Frustrated with the lack of accountability of the pharmacy benefit manager (PBM) industry to its employer clients, the Purchaser Business Group on Health (PBGH) has launched its own PBM called EmsanaRx.
San Francisco-based PBGH is a nonprofit coalition of nearly 40 large, private employers and public healthcare purchasers. It has launched Emsana Health as an independent company to build healthcare products that meet the needs of large employers and their employees. PBGH is a majority owner of Emsana Health.
Designed to address the concerns of many U.S. employers that the healthcare services they buy are of uncertain quality and exorbitantly priced, Emsana Health will serve as an innovation studio to develop products designed with and for PBGH member organizations. Its first business unit is EmsanaRx.

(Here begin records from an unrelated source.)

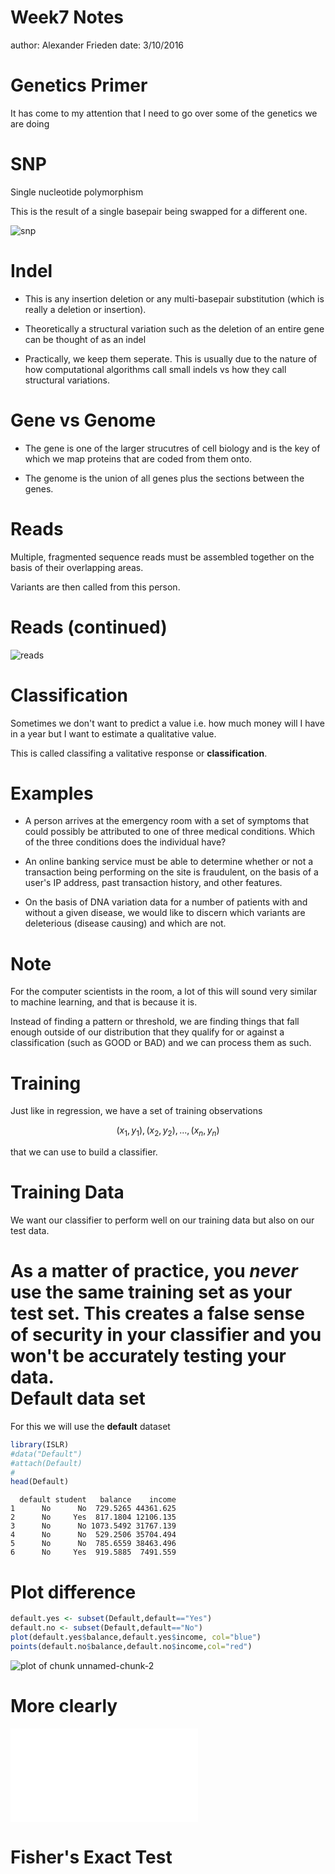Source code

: Week7 Notes
========================================================
author: Alexander Frieden 
date: 3/10/2016

Genetics Primer
========================================================

It has come to my attention that I need to go over some of the genetics we are doing


SNP
==========================================

Single nucleotide polymorphism

This is the result of a single basepair being swapped for a different one.  

![snp](pictures/snp.jpeg)

Indel
=========================================

* This is any insertion deletion or any multi-basepair substitution (which is really a deletion or insertion). 

* Theoretically a structural variation such as the deletion of an entire gene can be thought of as an indel

* Practically, we keep them seperate.  This is usually due to the nature of how computational algorithms call small indels vs how they call structural variations.  

Gene vs Genome
=========================================

* The gene is one of the larger strucutres of cell biology and is the key of which we map proteins that are coded from them onto.  

* The genome is the union of all genes plus the sections between the genes.  

Reads
========================================
Multiple, fragmented sequence reads must be assembled together on the basis of their overlapping areas.

Variants are then called from this person.  


Reads (continued)
========================================
![reads](pictures/reads.png)



Classification
========================================

Sometimes we don't want to predict a value i.e. how much money will I have in a year but I want to estimate a qualitative value.  

This is called classifing a valitative response or **classification**.  

Examples
========================================

* A person arrives at the emergency room with a set of symptoms that could possibly be attributed to one of three medical conditions.  Which of the three conditions does the individual have?

* An online banking service must be able to determine whether or not a transaction being performing on the site is fraudulent, on the basis of a user's IP address, past transaction history, and other features.

* On the basis of DNA variation data for a number of patients with and without a given disease, we would like to discern which variants are deleterious (disease causing) and which are not.

Note
========================================

For the computer scientists in the room, a lot of this will sound very similar to machine learning, and that is because it is.  

Instead of finding a pattern or threshold, we are finding things that fall enough outside of our distribution that they qualify for or against a classification (such as GOOD or BAD) and we can process them as such.  


Training
========================================

Just like in regression, we have a set of training observations

$$
(x_1,y_1),(x_2,y_2),...,(x_n,y_n)
$$

that we can use to build a classifier.

Training Data
========================================

We want our classifier to perform well on our training data but also on our test data.  

As a matter of practice, you *never* use the same training set as your test set.  This creates a false sense of security in your classifier and you won't be accurately testing your data.  
Default data set
==========================================

For this we will use the **default** dataset


```r
library(ISLR)
#data("Default")
#attach(Default)
#
head(Default)
```

```
  default student   balance    income
1      No      No  729.5265 44361.625
2      No     Yes  817.1804 12106.135
3      No      No 1073.5492 31767.139
4      No      No  529.2506 35704.494
5      No      No  785.6559 38463.496
6      No     Yes  919.5885  7491.559
```


Plot difference
===========================


```r
default.yes <- subset(Default,default=="Yes")
default.no <- subset(Default,default=="No")
plot(default.yes$balance,default.yes$income, col="blue")
points(default.no$balance,default.no$income,col="red")
```

![plot of chunk unnamed-chunk-2](Week7_Notes-figure/unnamed-chunk-2-1.png)

More clearly
===============================

![](pictures/gareth_4.1a.pdf)




Fisher's Exact Test
========================================


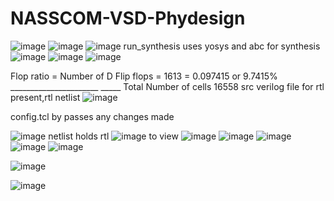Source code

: # NASSCOM-VSD-Phydesign
![image](https://github.com/user-attachments/assets/88faeb4e-8d5a-4d3d-819c-f6af626c557d)
![image](https://github.com/user-attachments/assets/94bd4482-9fd6-4403-adb6-bbfd4349f345)
![image](https://github.com/user-attachments/assets/007b9021-9372-46b8-b0b5-0ca5d9977e42)
run_synthesis uses yosys and abc for synthesis
![image](https://github.com/user-attachments/assets/1e4fb0e2-c53c-4fdb-b30c-94b0ef9e2e27)
![image](https://github.com/user-attachments/assets/d862f3c9-1924-43c9-b56a-4a9b516bebb7)
![image](https://github.com/user-attachments/assets/531716c5-24fc-4b59-a4fd-574f1e5d280c)


Flop ratio = Number of D Flip flops = 1613  = 0.097415 or 9.7415%
             ______________________   _____
             Total Number of cells    16558
src verilog file for rtl present,rtl netlist
![image](https://github.com/user-attachments/assets/9d3340ba-ab52-460e-aa81-68e60a162ec4)

config.tcl by passes any changes made

![image](https://github.com/user-attachments/assets/764f57bb-4944-4a1c-943b-8a43d917f241)
netlist holds rtl
![image](https://github.com/user-attachments/assets/6bc3d855-36c0-404b-8d22-e5976db1ab98)
to view 
![image](https://github.com/user-attachments/assets/bb50919c-f0be-47a7-a223-7df7da330395)
![image](https://github.com/user-attachments/assets/5994ac22-4d92-4bb3-bb27-b5a353102170)
![image](https://github.com/user-attachments/assets/05060c1c-0dfc-4e69-9bf1-3b4732a45723)
![image](https://github.com/user-attachments/assets/8d888585-c09c-4b20-b928-435bd5e6549a)
![image](https://github.com/user-attachments/assets/b552e621-ff7d-44d0-a627-08cb0628728d)

![image](https://github.com/user-attachments/assets/89c64189-d94c-4547-99ab-18ac929bf218)

![image](https://github.com/user-attachments/assets/cdf5715f-7199-4e54-883a-361733628585)
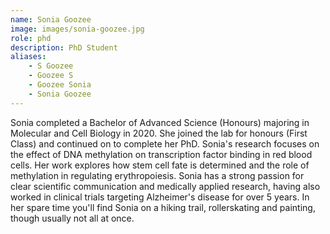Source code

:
 ```yaml
---
name: Sonia Goozee 
image: images/sonia-goozee.jpg
role: phd
description: PhD Student
aliases:
    - S Goozee
    - Goozee S
    - Goozee Sonia
    - Sonia Goozee
---
```


Sonia completed a Bachelor of Advanced Science (Honours) majoring in Molecular and Cell Biology in 2020. She joined the lab for honours (First Class) and continued on to complete her PhD. Sonia's research focuses on the effect of DNA methylation on transcription factor binding in red blood cells. Her work explores how stem cell fate is determined and the role of methylation in regulating erythropoiesis. Sonia has a strong passion for clear scientific communication and medically applied research, having also worked in clinical trials targeting Alzheimer's disease for over 5 years. In her spare time you'll find Sonia on a hiking trail, rollerskating and painting, though usually not all at once.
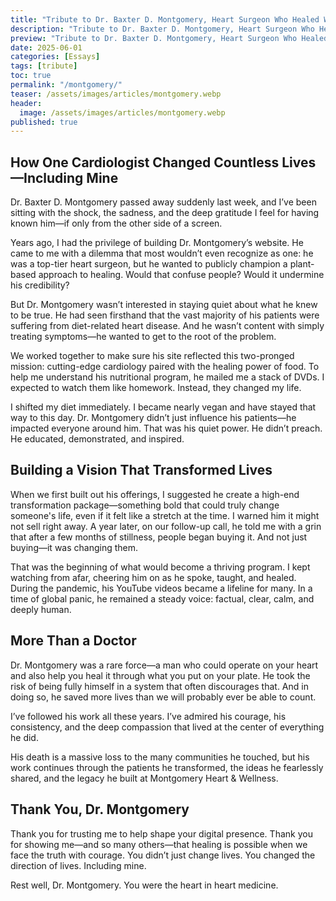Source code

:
 ```yaml
---
title: "Tribute to Dr. Baxter D. Montgomery, Heart Surgeon Who Healed With Plants and Purpose"
description: "Tribute to Dr. Baxter D. Montgomery, Heart Surgeon Who Healed With Plants and Purpose"
preview: "Tribute to Dr. Baxter D. Montgomery, Heart Surgeon Who Healed With Plants and Purpose"
date: 2025-06-01
categories: [Essays]
tags: [tribute]
toc: true
permalink: "/montgomery/"
teaser: /assets/images/articles/montgomery.webp
header:
  image: /assets/images/articles/montgomery.webp
published: true
---
```

## How One Cardiologist Changed Countless Lives—Including Mine

Dr. Baxter D. Montgomery passed away suddenly last week, and I’ve been sitting with the shock, the sadness, and the deep gratitude I feel for having known him—if only from the other side of a screen.

Years ago, I had the privilege of building Dr. Montgomery’s website. He came to me with a dilemma that most wouldn’t even recognize as one: he was a top-tier heart surgeon, but he wanted to publicly champion a plant-based approach to healing. Would that confuse people? Would it undermine his credibility?

But Dr. Montgomery wasn’t interested in staying quiet about what he knew to be true. He had seen firsthand that the vast majority of his patients were suffering from diet-related heart disease. And he wasn’t content with simply treating symptoms—he wanted to get to the root of the problem.

We worked together to make sure his site reflected this two-pronged mission: cutting-edge cardiology paired with the healing power of food. To help me understand his nutritional program, he mailed me a stack of DVDs. I expected to watch them like homework. Instead, they changed my life.

I shifted my diet immediately. I became nearly vegan and have stayed that way to this day. Dr. Montgomery didn’t just influence his patients—he impacted everyone around him. That was his quiet power. He didn’t preach. He educated, demonstrated, and inspired.

## Building a Vision That Transformed Lives

When we first built out his offerings, I suggested he create a high-end transformation package—something bold that could truly change someone's life, even if it felt like a stretch at the time. I warned him it might not sell right away. A year later, on our follow-up call, he told me with a grin that after a few months of stillness, people began buying it. And not just buying—it was changing them.

That was the beginning of what would become a thriving program. I kept watching from afar, cheering him on as he spoke, taught, and healed. During the pandemic, his YouTube videos became a lifeline for many. In a time of global panic, he remained a steady voice: factual, clear, calm, and deeply human.

## More Than a Doctor

Dr. Montgomery was a rare force—a man who could operate on your heart and also help you heal it through what you put on your plate. He took the risk of being fully himself in a system that often discourages that. And in doing so, he saved more lives than we will probably ever be able to count.

I’ve followed his work all these years. I’ve admired his courage, his consistency, and the deep compassion that lived at the center of everything he did.

His death is a massive loss to the many communities he touched, but his work continues through the patients he transformed, the ideas he fearlessly shared, and the legacy he built at Montgomery Heart & Wellness.

## Thank You, Dr. Montgomery

Thank you for trusting me to help shape your digital presence. Thank you for showing me—and so many others—that healing is possible when we face the truth with courage. You didn’t just change lives. You changed the direction of lives. Including mine.

Rest well, Dr. Montgomery. You were the heart in heart medicine.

“Our members have asked us to use our unique position in the market and deep expertise with large employers to help them develop solutions for the pain points that aren’t being addressed by the status quo and to reshape the healthcare market so it delivers for them and the employees they cover,” said Elizabeth Mitchell, president and CEO of PBGH and chair of the Emsana Health board, in a statement. “Emsana Health and its first business unit, EmsanaRx, are a natural outgrowth of PBGH’s 30-plus years of work redesigning healthcare markets to reflect our members’ priorities. Purchasers feel they’ve given the healthcare industry ample opportunity to reform the payment and delivery system, but it simply hasn’t happened,” Mitchell added. “Now, purchasers are taking bold action to improve healthcare value and quality. Emsana Health is here to help them make that happen.”
PBGH said that EmsanaRx is structured to address the lack of accountability of the PBM industry to its employer clients, who largely lack access to information about drug costs, true discounts and administrative fees that contribute to huge profits — predominantly for three PBMs dominating 80 percent of the market. It said EmsanaRx’s business incentives are structured to align with the interests of the large employers paying the bills.
Emsana Health is led by Julia Hutchins, the company’s new managing director. Most recently, she was the chief strategy officer and co-founder of Apostrophe, a tech-enabled employer health plan that she started with a network of regional school districts and is now a multimillion-dollar company that administers employer health plans across the country.
Greg Baker, R.Ph., will lead EmsanaRx, as its CEO. Baker, a clinical pharmacist by training, brings more than 25 years of pharmaceutical industry experience, most recently as a senior pharmacy consultant with Blue & Co. LLC and Vice President of Pharmacy Services at Premise Health.
“The pharmaceutical supply chain is broken. An opaque third-party payment system creates a profit haven for intermediaries whose interests are not aligned with their clients,” Baker said, in a statement. “PBMs have leveraged their solutions to weave interdependent revenue streams that are built into the price of drugs paid for by employers, employees and their families.”
The new PBM said it would offer large employers a level of transparency, flexibility and control not currently available in the market, with a fixed price per prescription and direct guidance from a dedicated clinical pharmacist account manager partnering with employers to design their own pharmacy network and modify their formulary.